Cylla von Tiedemann
The Death Of Mrs. Gandhi And The Beginning Of New Physics (A Political Fantasy)
Tennille Read (left) and Elley-Ray Hennessy
The Death Of Mrs. Gandhi And The Beginning of New Physics (A Political Fantasy) by Kawa Ada (Everything But The Bard/Next Stage). Factory Theatre (125 Bathurst). Jan 8 at 8:30 pm, Jan 10 at 6:15 pm, Jan 12 at 9:30 pm, Jan 13 at 7:30 pm, Jan 14 at 4 pm, Jan 15 at 12:15 pm. $15, festival passes $48-$90. See listing. 416-966-1062, fringetoronto.com. Rating: NNNN
Kawa Ada populates his entertaining satire The Death Of Mrs. Gandhi And The Beginning Of New Physics (A Political Fantasy) with some of the strongest female politicians of the past half century: Margaret Thatcher (Elley-Ray Hennessy), Benazir Bhutto (Tennille Read) and Imelda Marcos (Nina Lee Aquino).

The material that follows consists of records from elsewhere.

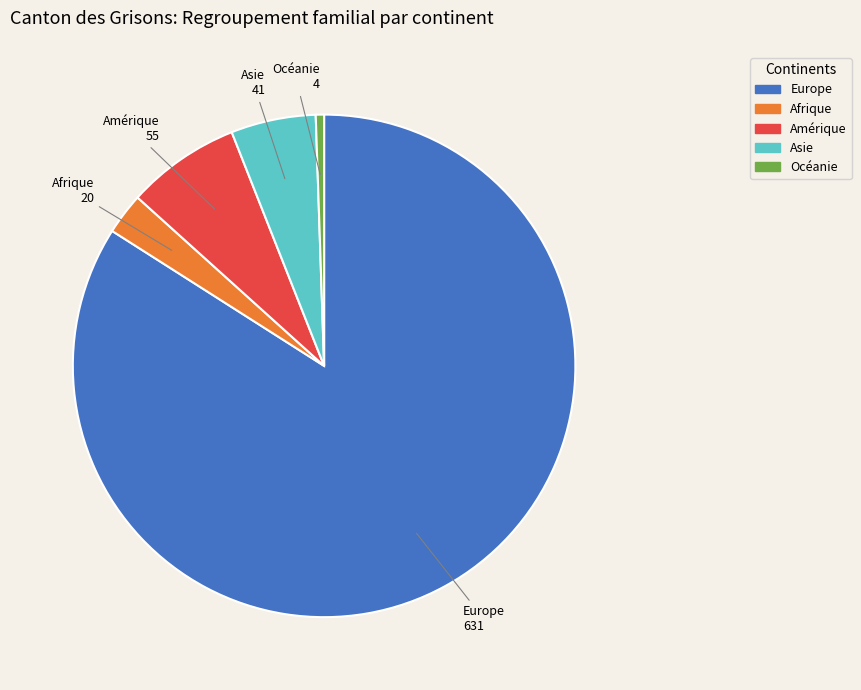

Which slice represents more than half of the pie?

Europe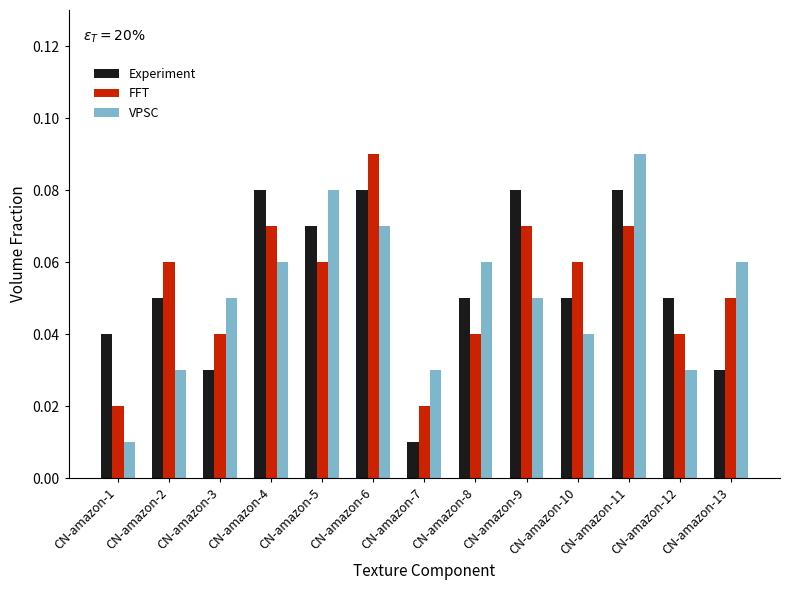

At which label does VPSC reach its minimum?

CN-amazon-1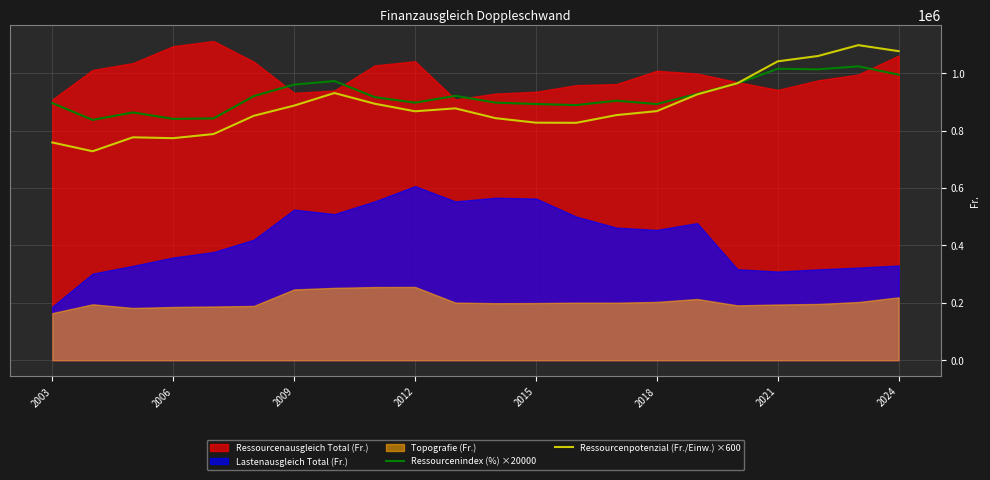

What is the maximum value for Ressourcenpotenzial (Fr./Einw.) ×600?

1097400.0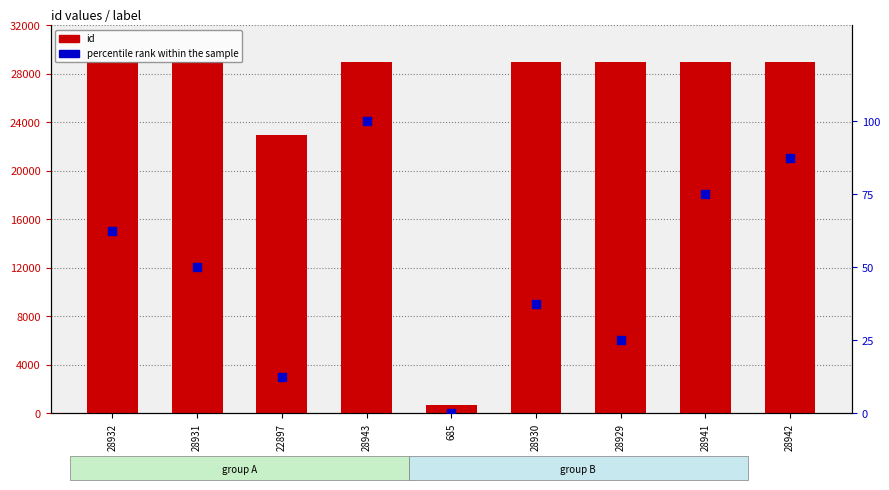

Which series contains the highest Y value?

id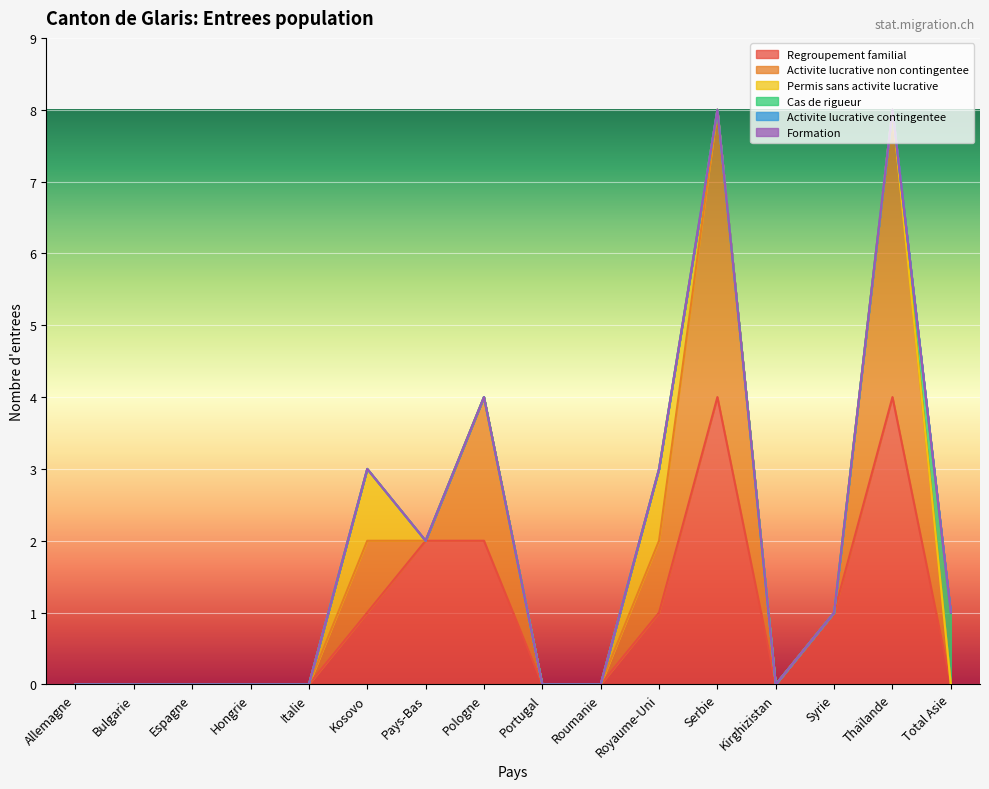

The value of Permis sans activite lucrative at Hongrie is 0. True or false?

True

And he throws into the mix a newbie politico from Canada, Kim Campbell (Trenna Keating).
Importantly, the playwright/director looks at how these women wield power and questions how they might do so differently.
It’s 1984, and the four have gathered for the funeral of the recently assassinated Indira Gandhi. Thatcher seizes on the occasion to announce an international council of women leaders.
Things go off course with the arrival of Malala (Ellora Patnaik), a feminist from the future who encases everyone in a quantum time bubble and hopes to convince the others that the future of humankind is precarious.
Ada’s created sharp, intentionally broad characters who make succinct political and social points through comedy. All the politicians scramble for positions on the ladder of power, always acknowledging that Thatcher, who idolizes Reagan, is at the top. They’re insufferably self-centred, except for the initially nervous, self-effacing Campbell, to whom everyone condescends; guffaws greet any suggestion that she might become the leader of Canada.
They regularly hurl stinging potshots at each other, entertaining with their backbiting and bitchiness.
Tied to the humour are more serious thoughts about patriarchal control both overt and subtle, about how the world could change, blended with ideas about racism, sexism, science, Islam and society's haves and have-nots. Notice the statement made by table base on the audience-left side of the stage.
Arguably, there’s too much packed into the 90 minute show; some further shaping of the material and cutting repetitious points would tighten the script.
The game cast goes for the comedy and the large size of their roles, starting with Hennessy’s patronizing, liquor-loving, devious Thatcher, always one step ahead of the others. Read offers an aloof Bhutto, born to power but, now in exile in England (though not for long), trying to learn as much as she can from the Iron Lady. Aquino’s fashion-focused Marcos gets lots of laughs, while Keating’s novice, growing into power, proves to be the group’s moral pointer.
It’s the resonant-voiced Patnaik who has the most demanding role, as Malala tries to persuade the others that the world can be a better place and, vitally, how that can be accomplished. As they regularly dismiss her arguments, she keeps changing tactics to get them to see and create a different future.
Even at this stage in the script’s development, there’s plenty to admire, intellectually and theatrically.